Identification of metaphors with the help of machine learning
DOI:
https://doi.org/10.17308/lic/1680-5755/2022/4/128-143Keywords:
machine learning, Text Mining, Natural Language Processing, metaphor identification, cryptotype analysis, CNN, supervised learningAbstract
The article discusses the possibilities of creating a classifier for the automatic metaphor identification with the help of machine learning. The model was trained on the basis of a representative dataset of 389 857 examples which was marked up by us manually. The article describes a series of experiments, the difficulties encountered, as well as ways we used to solve them. The following machine learning methods were used: naive Bayes, logistic regression and artificial neural networks.
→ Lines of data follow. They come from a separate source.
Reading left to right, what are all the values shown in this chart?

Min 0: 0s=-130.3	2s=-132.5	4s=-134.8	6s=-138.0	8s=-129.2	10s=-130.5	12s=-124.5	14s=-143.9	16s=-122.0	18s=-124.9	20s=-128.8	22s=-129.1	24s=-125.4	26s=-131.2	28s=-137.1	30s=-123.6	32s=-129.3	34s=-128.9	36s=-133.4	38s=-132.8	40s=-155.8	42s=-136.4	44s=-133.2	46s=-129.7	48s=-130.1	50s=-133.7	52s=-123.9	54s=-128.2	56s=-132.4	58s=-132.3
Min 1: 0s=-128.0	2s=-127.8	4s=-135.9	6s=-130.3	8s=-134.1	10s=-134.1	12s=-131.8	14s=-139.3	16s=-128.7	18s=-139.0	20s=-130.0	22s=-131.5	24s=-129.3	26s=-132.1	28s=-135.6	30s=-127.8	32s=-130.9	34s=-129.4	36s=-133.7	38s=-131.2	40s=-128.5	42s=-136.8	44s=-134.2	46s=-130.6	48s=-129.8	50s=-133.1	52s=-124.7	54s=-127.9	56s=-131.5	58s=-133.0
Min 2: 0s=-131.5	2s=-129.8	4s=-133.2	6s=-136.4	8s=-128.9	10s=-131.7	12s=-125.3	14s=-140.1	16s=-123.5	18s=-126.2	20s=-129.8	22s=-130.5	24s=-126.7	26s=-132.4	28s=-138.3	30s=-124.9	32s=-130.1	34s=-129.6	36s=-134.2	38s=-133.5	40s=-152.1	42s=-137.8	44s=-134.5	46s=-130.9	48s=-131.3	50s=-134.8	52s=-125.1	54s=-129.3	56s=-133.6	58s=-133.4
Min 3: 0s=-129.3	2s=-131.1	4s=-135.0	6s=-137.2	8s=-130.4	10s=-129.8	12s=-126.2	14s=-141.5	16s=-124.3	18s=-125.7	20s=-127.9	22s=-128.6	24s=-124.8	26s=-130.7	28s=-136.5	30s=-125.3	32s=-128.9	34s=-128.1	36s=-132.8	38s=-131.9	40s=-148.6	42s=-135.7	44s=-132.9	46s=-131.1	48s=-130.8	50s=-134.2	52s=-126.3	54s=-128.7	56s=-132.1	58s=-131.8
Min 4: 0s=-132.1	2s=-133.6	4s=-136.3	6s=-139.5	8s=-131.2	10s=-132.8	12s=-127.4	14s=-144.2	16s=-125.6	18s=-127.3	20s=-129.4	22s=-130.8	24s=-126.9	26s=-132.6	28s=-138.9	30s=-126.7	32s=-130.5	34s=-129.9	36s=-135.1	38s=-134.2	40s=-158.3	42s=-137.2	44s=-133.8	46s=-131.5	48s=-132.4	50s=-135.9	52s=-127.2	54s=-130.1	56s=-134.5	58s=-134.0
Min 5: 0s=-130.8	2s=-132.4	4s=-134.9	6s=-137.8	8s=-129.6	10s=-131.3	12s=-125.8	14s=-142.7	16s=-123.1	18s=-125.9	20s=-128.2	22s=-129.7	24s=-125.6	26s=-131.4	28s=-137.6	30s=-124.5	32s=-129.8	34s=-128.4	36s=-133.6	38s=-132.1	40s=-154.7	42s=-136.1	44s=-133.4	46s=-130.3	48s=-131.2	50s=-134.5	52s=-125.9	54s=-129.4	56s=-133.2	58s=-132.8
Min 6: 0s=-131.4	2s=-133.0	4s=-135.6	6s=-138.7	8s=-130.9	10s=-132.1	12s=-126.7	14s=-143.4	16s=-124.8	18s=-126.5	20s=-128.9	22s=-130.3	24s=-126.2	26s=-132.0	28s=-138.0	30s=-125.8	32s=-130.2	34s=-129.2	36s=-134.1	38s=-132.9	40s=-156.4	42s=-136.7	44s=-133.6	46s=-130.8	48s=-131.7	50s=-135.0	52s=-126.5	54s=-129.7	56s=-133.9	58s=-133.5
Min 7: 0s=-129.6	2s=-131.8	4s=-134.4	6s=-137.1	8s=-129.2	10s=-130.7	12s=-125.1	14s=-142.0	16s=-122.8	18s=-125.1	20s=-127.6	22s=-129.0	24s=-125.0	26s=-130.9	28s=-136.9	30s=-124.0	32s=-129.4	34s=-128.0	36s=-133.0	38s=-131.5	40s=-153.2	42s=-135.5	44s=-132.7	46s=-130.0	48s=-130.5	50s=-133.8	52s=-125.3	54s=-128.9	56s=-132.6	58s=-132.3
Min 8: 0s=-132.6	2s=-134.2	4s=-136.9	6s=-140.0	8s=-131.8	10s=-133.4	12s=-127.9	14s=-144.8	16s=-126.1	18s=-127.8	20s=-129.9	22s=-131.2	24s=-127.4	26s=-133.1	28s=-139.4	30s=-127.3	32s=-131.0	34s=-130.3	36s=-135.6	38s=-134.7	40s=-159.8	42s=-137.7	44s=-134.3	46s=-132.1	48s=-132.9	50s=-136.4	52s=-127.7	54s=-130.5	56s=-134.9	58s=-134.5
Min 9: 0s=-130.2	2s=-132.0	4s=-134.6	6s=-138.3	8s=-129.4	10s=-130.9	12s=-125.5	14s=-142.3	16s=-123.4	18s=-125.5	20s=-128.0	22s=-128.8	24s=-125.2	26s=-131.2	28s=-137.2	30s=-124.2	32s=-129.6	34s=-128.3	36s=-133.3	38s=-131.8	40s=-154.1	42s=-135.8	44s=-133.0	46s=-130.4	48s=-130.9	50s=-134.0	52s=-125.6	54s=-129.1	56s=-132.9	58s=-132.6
The following parameters were changed: stop words, lemmatization, stemming, the number of N-grams; for neural networks, the parameters were also adjusted: the number of epochs, batch size, the number of examples for training and validation, etc. The best results (Accuracy = 0.88, F1-score = 0.87) were achieved using a convolutional neural network with the following parameters: epochs = 10, layers = 6 (including 2 dropout layers), batch_size = 500, training – 70 % of data, validation – 30 % of data, vectorization = 2 and 3 characters, activation function = relu and sigmoid, optimizer = Adamax, loss_func = binary_crossentropy. As a result we developed automation tools for the classification of corpus examples of metaphorical compatibility, which in the future should contribute to the intensification and popularization of research in this area, due to the reduction of labor and time spent by researchers on processing corpus queries and their classification.